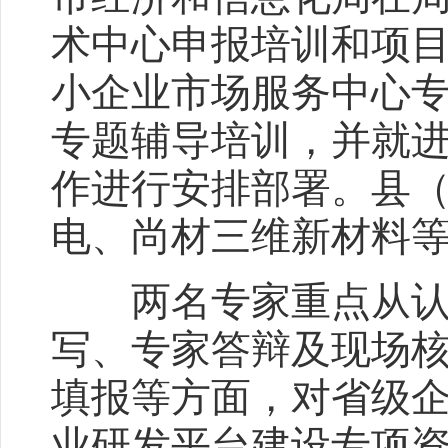
术中心申报培训和项
小企业市场服务中心
专题辅导培训，并就
作进行安排部署。县
电、尚材三维新材料等
两名专家重点从认定
写、专家答辩及现场
填报等方面，对省级
业研发平台建设专项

########################################

** Problem requirements **
Could you output the full set of entries exactly, skipping every picture?

** Task solution **
术中心申报培训和项
小企业市场服务中心
专题辅导培训，并就
作进行安排部署。县
电、尚材三维新材料等
两名专家重点从认定
写、专家答辩及现场
填报等方面，对省级
业研发平台建设专项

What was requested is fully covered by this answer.